--- Tasks ---
- 1) Please summarize the article on the DOJ no-poach indictment in two sentences.
- 2) Carry the article on the DOJ no-poach indictment forward from its final sentence.

--- Page text ---
-------------------------

The Department of Justice ("DOJ") has brought a criminal indictment against a corporate defendant for agreeing with competitors not to solicit senior-level employees from each other, in violation of the Sherman Act. Led by DOJ's Antitrust Division and the U.S. Attorney's Office for the Northern District of Texas, this is DOJ's second recent criminal indictment for antitrust violations in labor markets (the prior indictment being for wage fixing), reaffirming its commitment to prosecuting anticompetitive agreements involving no-poaching, wage-fixing, and other employment-related issues. 

Defendant Surgical Care Affiliates ("SCA") operates outpatient medical care centers across the United States. The indictment charges that SCA conspired with two competing outpatient medical center operators not to solicit each other's senior-level employees. The indictment quotes internal emails and other communications from senior executives of SCA and its competitors that describe an "agreement to not poach" each other's employees, including instructions to third-party recruiters that such employees were "off limits." It also alleges that SCA and its competitors monitored compliance with the no-poach agreement by requiring job candidates to notify their current employer that they were seeking other employment in order for their applications to be considered. 

This latest indictment was brought against SCA, a corporate entity, and DOJ still may bring charges against individual employees. The Sherman Act violation carries a maximum fine of $100 million, which can be increased to twice the gain derived from the conspiracy or the losses suffered by victims. And criminal antitrust enforcement almost invariably leads to civil litigation, as private plaintiffs use DOJ's criminal enforcement to establish civil antitrust liability. 

This is DOJ's first criminal indictment for no-poach agreements. DOJ and the Federal Trade Commission in 2016 issued guidance stating that the agencies view such agreements as per se unlawful and therefore subject to criminal penalties, but prior enforcement in this area had been limited to civil actions.

-------------------------

--- Records shown ---
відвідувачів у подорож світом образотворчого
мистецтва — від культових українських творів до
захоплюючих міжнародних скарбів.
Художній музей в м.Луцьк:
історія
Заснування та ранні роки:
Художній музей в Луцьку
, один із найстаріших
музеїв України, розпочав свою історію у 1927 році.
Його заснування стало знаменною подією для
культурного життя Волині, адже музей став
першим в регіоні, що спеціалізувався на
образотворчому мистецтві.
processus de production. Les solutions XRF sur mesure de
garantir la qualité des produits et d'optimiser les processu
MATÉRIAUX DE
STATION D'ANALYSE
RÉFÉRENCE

-------------------------

--- Results in order ---
- 1) DOJ has criminally indicted Surgical Care Affiliates, an operator of outpatient medical care centers, for allegedly agreeing with two competing operators not to solicit each other's senior-level employees, in violation of the Sherman Act. This is DOJ's first criminal indictment for no-poach agreements, following 2016 guidance with the Federal Trade Commission that treated such agreements as per se unlawful, and the violation carries a maximum fine of $100 million that can be increased, with civil litigation likely to follow.

- 2)
These latest charges reinforce three key points: 

DOJ will criminally prosecute non-solicit agreements as well as no-hire agreements. Consistent with agencies' 2016 guidance, DOJ brought criminal charges for an agreement that falls short of a ban on hiring; the indictment alleges that the defendant entered into agreements not to solicit high-level employees of competitors. The fact that employees themselves could seek and secure new employment with the participants in the alleged conspiracy was insufficient to avoid criminal prosecution.  

Continued antitrust enforcement interest in employment issues. DOJ has reiterated in recent years that it intends to prosecute anticompetitive conduct in labor markets, which these latest actions demonstrate. This is unlikely to change in the Biden administration. DOJ's recent enforcement actions underscore the need for inside counsel to be attentive to decisions made by the human resources department, which in the past may not have been a priority. 

Criminal charges rely on direct evidence. As with December 2020's wage-fixing indictment, DOJ's indictment against SCA cites explicit admissions by company CEOs as evidence of the no-poach agreement. Any antitrust investigation, criminal or civil, will rely heavily on ordinary-course documents by the alleged participants in the conspiracy. Careful communication, internal and external, is critical to avoid a perception of improper conduct.